Department of Virology, Faculty of Medical Sciences, Tarbiat Modares University, 14115-111, Tehran, Iran.
J Virol Methods. 2012 Aug;183(2):170-5. doi: 10.1016/j.jviromet.2012.04.010. Epub 2012 May 4.
Quantitation of human cytomegalovirus (HCMV) DNA is used to monitor immunocompromised patients in order to identify patients for preemptive therapy. Although several commercial qPCR assays are available for quantitation of HCMV, their major disadvantage is the high cost. In the present study, an internally controlled quantitative real-time PCR assay based on hydrolysis probe technology was developed for detection and quantitation of HCMV DNA in plasma samples. To demonstrate its performance characteristics, a total of 178 plasma samples from 102 kidney and hematopoietic stem cell transplanted patients were tested. The assay showed good precision and reproducibility, and an analytical sensitivity of 288.5 copies/ml or 17.6 copies/reaction. A sensitivity of 93.1% and a specificity of 96.6% were determined by examining clinical samples. Analysis of a panel containing potentially interfering viruses demonstrated no cross-reactivity with the assay. A strong correlation was observed between this qPCR method and the commercial Artus(®) CMV RG PCR kit (R=0.948; P=0.000). These results indicate that the affordable internally controlled qPCR method described will be useful for monitoring HCMV infection in plasma samples of immunocompromised patients.

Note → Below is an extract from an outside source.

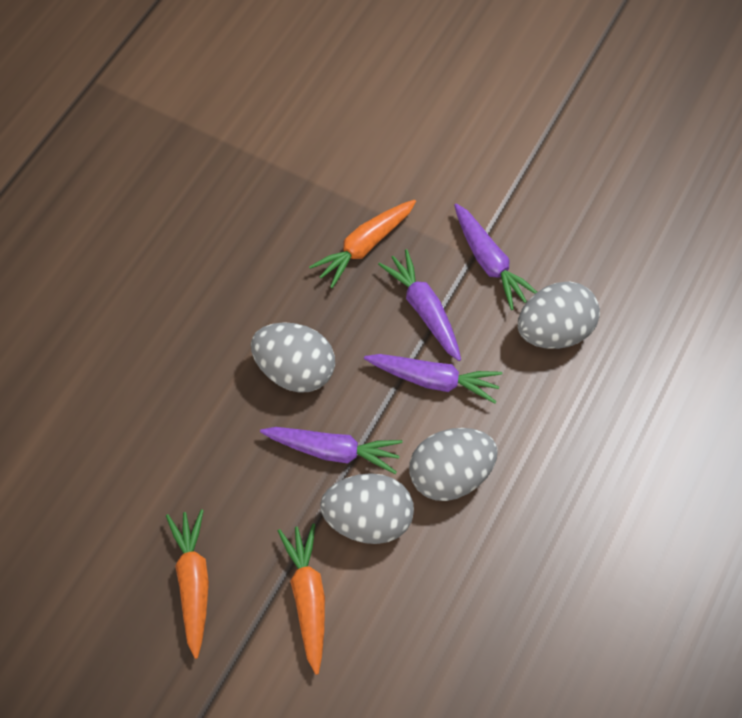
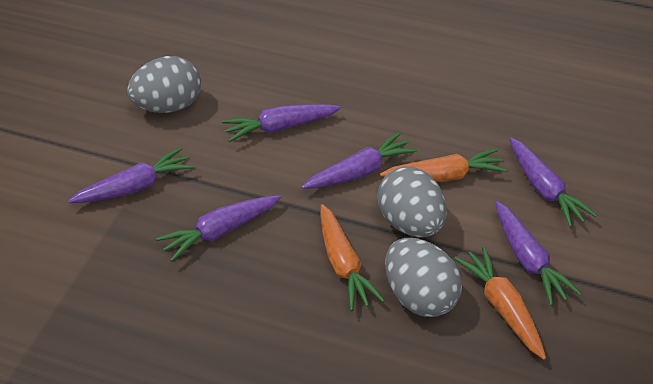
grey egg: [251,322,335,393] [320,473,414,544] [409,428,498,501] [518,282,600,349] = 4 -> [127,56,201,113] [378,166,447,237] [385,238,462,317] = 3
purple carrot: [260,427,403,474] [364,354,502,404] [378,249,461,361] [454,203,537,310] = 4 -> [68,147,194,203] [156,195,281,262] [222,104,341,142] [302,132,417,189] [495,201,582,306] [510,138,597,228] = 6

人巨细胞病毒(HCMV)DNA 的定量检测用于监测免疫功能低下的患者,以确定需要进行抢先治疗的患者。虽然有几种商业化的 qPCR 检测方法可用于 HCMV 的定量检测,但它们的主要缺点是成本高。在本研究中,开发了一种基于水解探针技术的内部对照定量实时 PCR 检测方法,用于检测和定量血浆样本中的 HCMV DNA。为了证明其性能特点,共检测了 102 例肾和造血干细胞移植患者的 178 份血浆样本。该检测方法具有良好的精密度和重现性,分析灵敏度为 288.5 拷贝/ml 或 17.6 拷贝/反应。通过检测临床样本确定了 93.1%的灵敏度和 96.6%的特异性。分析包含潜在干扰病毒的面板表明该检测方法与该检测无交叉反应。该 qPCR 方法与商业化的 Artus(®)CMV RG PCR 试剂盒之间存在很强的相关性(R=0.948;P=0.000)。这些结果表明,所描述的这种经济实惠的内部对照 qPCR 方法将有助于监测免疫功能低下患者的血浆样本中的 HCMV 感染。